As a sports medicine physician I have been fortunate to cover a lot of exciting sporting events and I have seen a lot of interesting cases. I have taken care of a wrestler who had a stroke. I have rushed an NFL player to the hospital with a pneumothorax. I have stitched up my share of hockey players bleeding all over the ice and I’ve evaluated countless unconscious athletes on the field. I have been a ringside fight doc and I have even been at the bottom of the X-games mega ramp to evaluate a skateboarder who fell 50 feet in the air and landed on his head. These have all been unforgettable and sometimes frightening experiences. But no matter how big the athletes or how extreme the sports, nothing really scares me anymore as a sports medicine doctor… That is, except for one. There is still one sports medicine nightmare.
Being a sideline team physician can be a little scary at first because you never know what kind of trauma to expect. Sometimes it is the subtlety of a concussion and sometimes it is the obvious fracture/dislocation. But ultimately all trauma, no matter how scary, can be simplified to stabilizing the patient and calling for paramedics. But sports medicine is more than just trauma. Of course it also includes all of the less acute overuse injuries but these are hardly scary either. But there is so much more than musculoskeletal injuries. What if any acute medical emergency could happen? What is most scary is knowing that ANYTHING could happen during a sporting event and that you need to be prepared for it ALL. There is only one event that could provide anything and everything all on the same day and that is why its what scares me the most. Its the Ironman triathlon.
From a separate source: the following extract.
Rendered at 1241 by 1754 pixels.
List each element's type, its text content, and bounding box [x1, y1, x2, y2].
The day starts early in the morning with the largest mass of swimmers you could imagine. There is trauma and pulmonary edema and near drowning and even hypothermia. After the transition to the bike comes the more significant trauma from the bike crashes that often occur many miles and sometimes hours from the nearest trauma center. For those that make it to the run the dehydration starts to set in. Then all of the electrolyte abnormalities and the mental status changes and the hyperthermia threaten to stop the athletes. And these elite athletes are hard to stop. Some have been training their entire lives for this event and convincing them to stop, receive medical treatment and be disqualified can sometimes be a battle. But surprisingly they aren’t all elite athletes either. I am always surprised by how many older or overweight athletes compete in these events. Cardiac issues, stroke and sudden death are always threatening. Finally the sheer number of participants in mass events like these make a football game seem like a walk in the park. Especially when the mass event is a high profile one, and no Ironman is more high profile than the Kona World Championships.
I am now amongst the thousands who have come here to Kona for this spectacle and tomorrow I will be an Irondoc. This will be my third time being an ironman physician traveling up and down the course in a mobile van unit searching for athletes in trouble. I have no idea what I will encounter tomorrow and that is the scariest thing for a physician. But I love doing this and I am only one of many who volunteer their time and efforts for these events. And no matter how scary it gets, I am just glad that I am not the medical director responsible for coordinating all medical care for an event like this. That truly is a sports medicine nightmare and I have the utmost respect for those willing to take on that challenge. As for me, it is nightmare enough just driving in the van.